The deep learning field is converging towards the use of general foundation models that can be easily adapted for diverse tasks. While this paradigm shift has become common practice within the field of natural language processing, progress has been slower in computer vision. In this paper we attempt to address this issue by investigating the transferability of various state-of-the-art foundation models to medical image classification tasks. Specifically, we evaluate the performance of five foundation models, namely SAM, SEEM, DINOv2, BLIP, and OPENCLIP across four well-established medical imaging datasets. We explore different training settings to fully harness the potential of these models. Our study shows mixed results. DINOv2 consistently outperforms the standard practice of IMAGENET pretraining. However, other foundation models failed to consistently beat this established baseline indicating limitations in their transferability to medical image classification tasks

Enviroment setup

To create a conda environment use the following command:
conda env create -f env_files/environment.yml

To use Clip, it is required to install the open_clip package in editor mode:
pip install -e open_clip
and replace the files model.py and transformer.py with the ones found in this folder.

User guide

Parameters

The main parameters that need to be specified are the following.

Parameter Description
dataset_params Dataset options are: APTOS2019, DDSM, CheXpert or ISIC2019. Data location is expected to be the folder containing all of these datasets.
dataloader_params Specifications of the different datalodaders including batch size.
model_params Model used as a classifier, either "deit_base" or "none" for a linear classifier. The pretraining type of the transformer can be either "supervised" or "dino".
foundation_params Foundation model used: "sam_vit_b", "dinov2_vitb14", "focal" (SEEM), "clip_vitb16", "blip_base" or "none". Includes the option of unfreezing or dropping the last layers of the model.
optimization_params Mix of parameters used for optimization. By default a linear warmup is used.
training_params Training specifications e.g. number of epochs, log frequency,...
log_params Parameters to log the training using WANDB.

Usage

All the results can be reproduced by running the main file with the desired set of parameters specified in the config file.

Training example:
python classification.py --params_path "./params.json"

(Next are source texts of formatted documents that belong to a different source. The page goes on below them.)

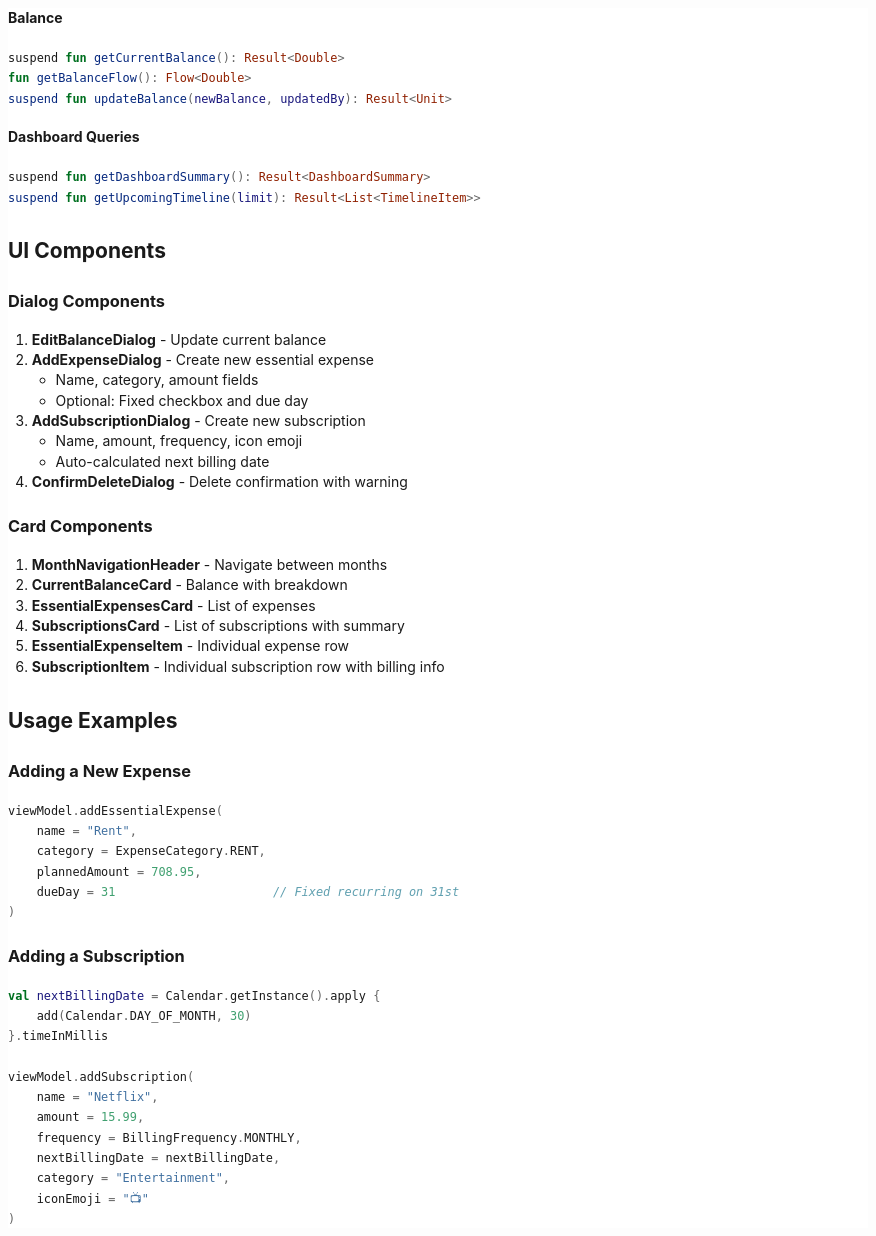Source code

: #### Balance
```kotlin
suspend fun getCurrentBalance(): Result<Double>
fun getBalanceFlow(): Flow<Double>
suspend fun updateBalance(newBalance, updatedBy): Result<Unit>
```

#### Dashboard Queries
```kotlin
suspend fun getDashboardSummary(): Result<DashboardSummary>
suspend fun getUpcomingTimeline(limit): Result<List<TimelineItem>>
```

## UI Components

### Dialog Components

1. **EditBalanceDialog** - Update current balance
2. **AddExpenseDialog** - Create new essential expense
   - Name, category, amount fields
   - Optional: Fixed checkbox and due day
3. **AddSubscriptionDialog** - Create new subscription
   - Name, amount, frequency, icon emoji
   - Auto-calculated next billing date
4. **ConfirmDeleteDialog** - Delete confirmation with warning

### Card Components

1. **MonthNavigationHeader** - Navigate between months
2. **CurrentBalanceCard** - Balance with breakdown
3. **EssentialExpensesCard** - List of expenses
4. **SubscriptionsCard** - List of subscriptions with summary
5. **EssentialExpenseItem** - Individual expense row
6. **SubscriptionItem** - Individual subscription row with billing info

## Usage Examples

### Adding a New Expense
```kotlin
viewModel.addEssentialExpense(
    name = "Rent",
    category = ExpenseCategory.RENT,
    plannedAmount = 708.95,
    dueDay = 31                      // Fixed recurring on 31st
)
```

### Adding a Subscription
```kotlin
val nextBillingDate = Calendar.getInstance().apply {
    add(Calendar.DAY_OF_MONTH, 30)
}.timeInMillis

viewModel.addSubscription(
    name = "Netflix",
    amount = 15.99,
    frequency = BillingFrequency.MONTHLY,
    nextBillingDate = nextBillingDate,
    category = "Entertainment",
    iconEmoji = "📺"
)
```

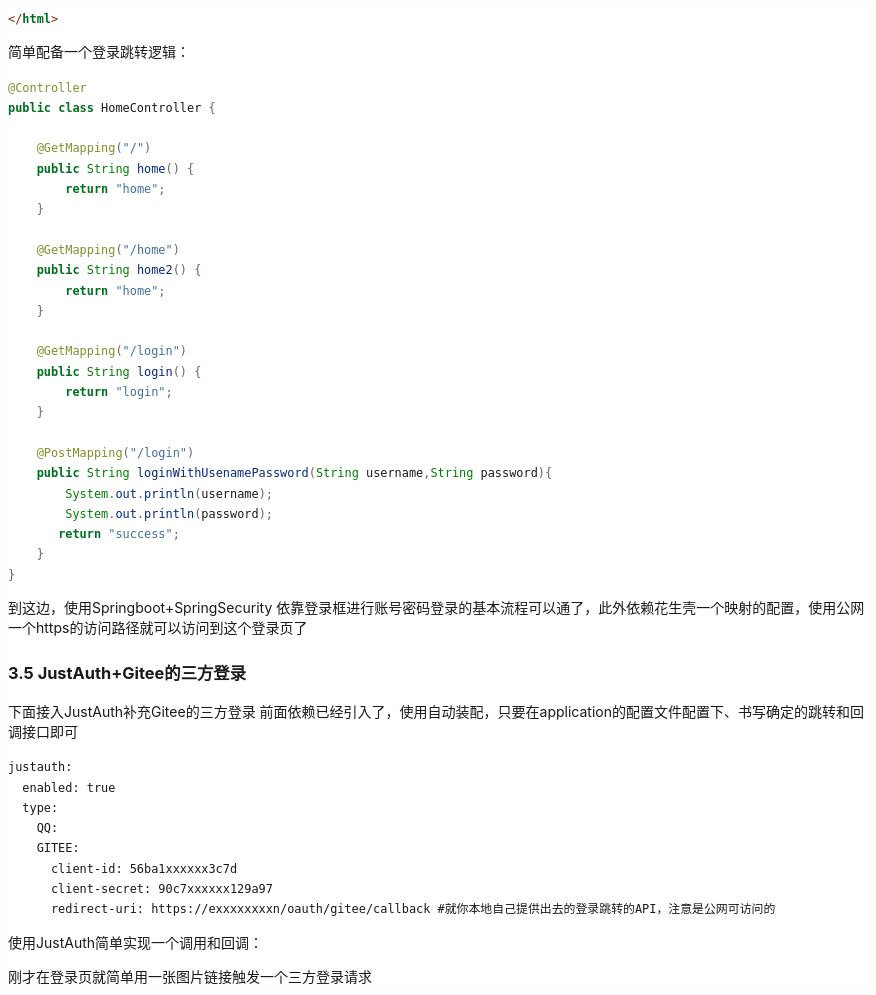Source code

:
 ```html
</html>
```

简单配备一个登录跳转逻辑：

```java
@Controller
public class HomeController {

    @GetMapping("/")
    public String home() {
        return "home";
    }

    @GetMapping("/home")
    public String home2() {
        return "home";
    }

    @GetMapping("/login")
    public String login() {
        return "login";
    }

    @PostMapping("/login")
    public String loginWithUsenamePassword(String username,String password){
        System.out.println(username);
        System.out.println(password);
       return "success";
    }
}
```

到这边，使用Springboot+SpringSecurity 依靠登录框进行账号密码登录的基本流程可以通了，此外依赖花生壳一个映射的配置，使用公网一个https的访问路径就可以访问到这个登录页了

### 3.5 JustAuth+Gitee的三方登录

下面接入JustAuth补充Gitee的三方登录
前面依赖已经引入了，使用自动装配，只要在application的配置文件配置下、书写确定的跳转和回调接口即可

```xml
justauth:
  enabled: true
  type:
    QQ:
    GITEE:
      client-id: 56ba1xxxxxx3c7d
      client-secret: 90c7xxxxxx129a97
      redirect-uri: https://exxxxxxxxn/oauth/gitee/callback #就你本地自己提供出去的登录跳转的API，注意是公网可访问的
```

使用JustAuth简单实现一个调用和回调：

刚才在登录页就简单用一张图片链接触发一个三方登录请求
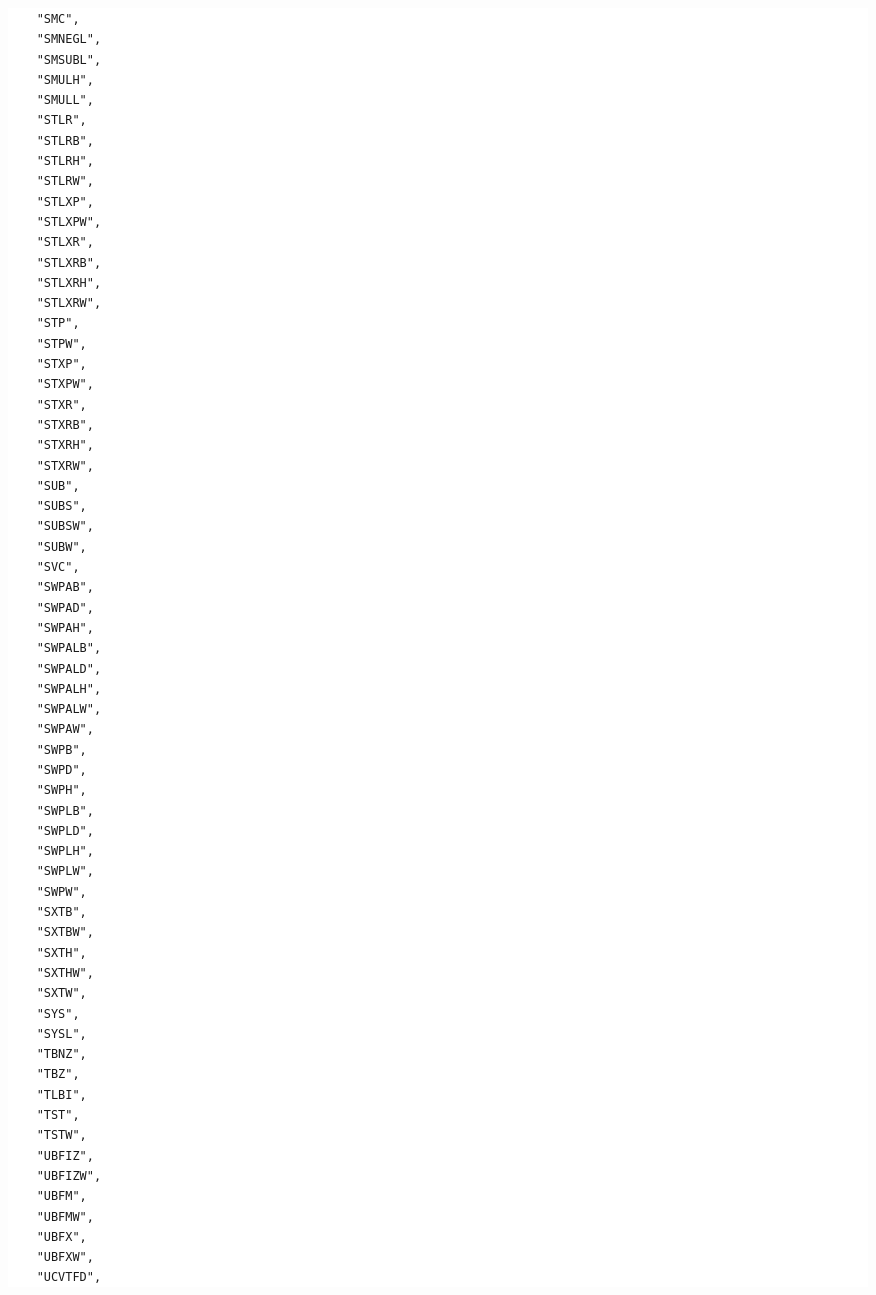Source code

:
 ```
	"SMC",
	"SMNEGL",
	"SMSUBL",
	"SMULH",
	"SMULL",
	"STLR",
	"STLRB",
	"STLRH",
	"STLRW",
	"STLXP",
	"STLXPW",
	"STLXR",
	"STLXRB",
	"STLXRH",
	"STLXRW",
	"STP",
	"STPW",
	"STXP",
	"STXPW",
	"STXR",
	"STXRB",
	"STXRH",
	"STXRW",
	"SUB",
	"SUBS",
	"SUBSW",
	"SUBW",
	"SVC",
	"SWPAB",
	"SWPAD",
	"SWPAH",
	"SWPALB",
	"SWPALD",
	"SWPALH",
	"SWPALW",
	"SWPAW",
	"SWPB",
	"SWPD",
	"SWPH",
	"SWPLB",
	"SWPLD",
	"SWPLH",
	"SWPLW",
	"SWPW",
	"SXTB",
	"SXTBW",
	"SXTH",
	"SXTHW",
	"SXTW",
	"SYS",
	"SYSL",
	"TBNZ",
	"TBZ",
	"TLBI",
	"TST",
	"TSTW",
	"UBFIZ",
	"UBFIZW",
	"UBFM",
	"UBFMW",
	"UBFX",
	"UBFXW",
	"UCVTFD",
```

A flag can be added for testing:
python classification.py --params_path "./params.json" --test

Citation

To cite our work please use the following BibTeX entry:

@inproceedings{huix2024natural,
  title={Are Natural Domain Foundation Models Useful for Medical Image Classification?},
  author={Huix, Joana Pal{\'e}s and Ganeshan, Adithya Raju and Haslum, Johan Fredin and S{\"o}derberg, Magnus and Matsoukas, Christos and Smith, Kevin},
  booktitle={Proceedings of the IEEE/CVF Winter Conference on Applications of Computer Vision},
  pages={7634--7643},
  year={2024}
}